Plus de 16% de ménages agricoles en situation de pauvreté
Les écarts de revenus entre les ménages agricoles sont plus marqués que dans le reste de la population, montre une étude de l'Insee. Les revenus des plus aisés sont 4 fois plus importants que les plus modestes. Des écarts fortement liés aux productions et aux spécialisations des régions.
© IGN_ INSEE 2026/ Sources : Agreste, Recensement agricole 2020 ; DGFiP ; Insee-DGFiP-Cnaf-Cnav-CCMSA, Fichier localisé social et fiscal (Filosofi) 2020.
"Il faut nous donner de la rentabilité." Au terme d’une table ronde organisée mercredi 22 avril dans l’Allier par la ministre de l’Agriculture Annie Genevard sur le thème de la "simplification" des procédures, le représentant local de la Coordination rurale a souhaité élargir la focale sur la question des revenus. "Si c’est un métier qui permet de gagner sa vie, il n’y aura pas de problème" de renouvellement des générations. Sous-entendu : c’est loin d’être le cas. "Avec 90 heures de travail par semaine, ce n’est pas un métier, c’est un sacerdoce." Une étude de l’Insee, menée en partenariat avec Agreste, éclaire à cet égard sur les écarts de revenus particulièrement marqués dans le secteur agricole. Le niveau de vie médian des personnes appartenant aux ménages agricoles s’élève à 22.700 euros par an, soit un niveau très proche de celui des ménages actifs (22.800), selon cette étude qui porte sur les chiffres du recensement agricole de 2020. Le pays comportait alors 400.000 ménages agricoles, c’est-à-dire comportant au moins un exploitant en son sein (hors Guadeloupe, Guyane et Mayotte). Seulement, les écarts sont criants entre les foyers les plus aisés - concentrés dans les régions spécialisées dans les grandes cultures, la viticulture ou l’élevage de granivores (porcs, volailles) -, et les plus modestes des régions d’élevages de bovins, d’ovins ou de caprins.

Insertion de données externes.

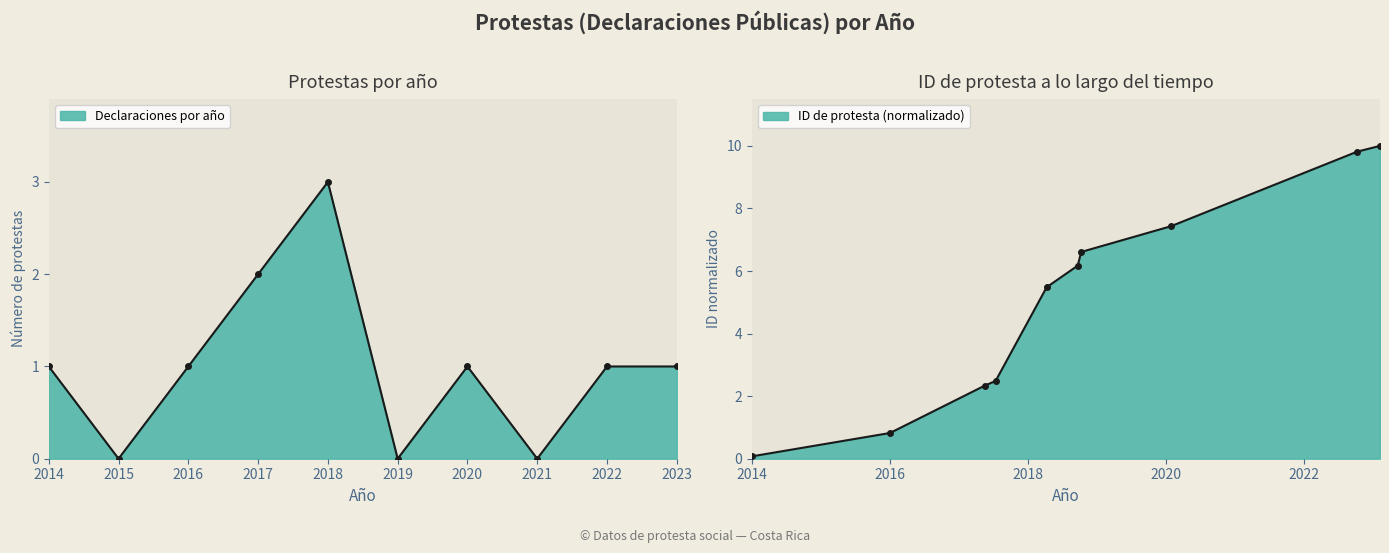

The value at 2016 is 0.5. True or false?

False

Des revenus qui peuvent fortement varier selon les années
Le niveau de vie des 10% des ménages agricoles les plus aisés est ainsi 4,1 fois plus important que celui des 10% les plus modestes (44.200 euros contre 10.700), un ratio qui est de 3,3 pour l’ensemble des ménages actifs. Les ménages agricoles les plus aisés ont même des revenus supérieurs de 3.200 euros par rapport aux plus aisés des autres ménages d’actifs.
L’écart est particulièrement marqué en Corse, en Martinique ou à La Réunion (5,7), du fait de la part importante de ménages de faibles revenus. Il est aussi important dans les régions où, à l’inverse, la part de hauts revenus est importante, dans les régions de grandes cultures, comme le Bassin parisien, ou des régions viticoles comme la vallée du Rhône, le bordelais, l’arc méditerranée… Les écarts de revenus sont en revanche plus resserrés en Champagne.
L’étude rappelle cependant l’exposition des exploitations aux aléas économiques. Leurs résultats "peuvent fortement varier selon les années". Ceux des exploitations en grandes cultures et en viticulture "se sont avérés particulièrement sensibles aux conditions climatiques et au contexte économique et géopolitique international ces dernières années".
Un taux de pauvreté supérieur à la moyenne des actifs
Autre enseignement de l’étude : 16,3% des ménages agricoles sont en situation de pauvreté, soit 3,5 points de plus que l’ensemble des ménages actifs. En toute logique, c’est à La Réunion, en Martinique et en Corse que le nombre de ménages agricoles en situation de pauvreté est le plus important avec des taux respectivement de 42,1%, 31,4% et 30%. Il n’y a qu’en Île-de-France, dans les Hauts-de- France et dans le Grand Est que la part des ménages agricoles en situation de pauvreté n’est pas supérieure à celle de l’ensemble des actifs.
Né du mouvement de contestation agricole du début d’année, le projet de loi d’urgence agricole attendu au Parlement début mai comporte quelques dispositions sur la question de revenus : limitation à quatre mois des négociations commerciales entre organisations de producteurs et acheteurs, extension à toutes les filières du mécanisme de "tunnel de prix" déjà en vigueur pour le secteur bovin (à savoir un prix plancher pour éviter les ventes à perte)... Il reprend aussi l'idée de "contrats d'avenir" défendue par Jeunes agriculteurs, à travers les "projets d'avenir agricole".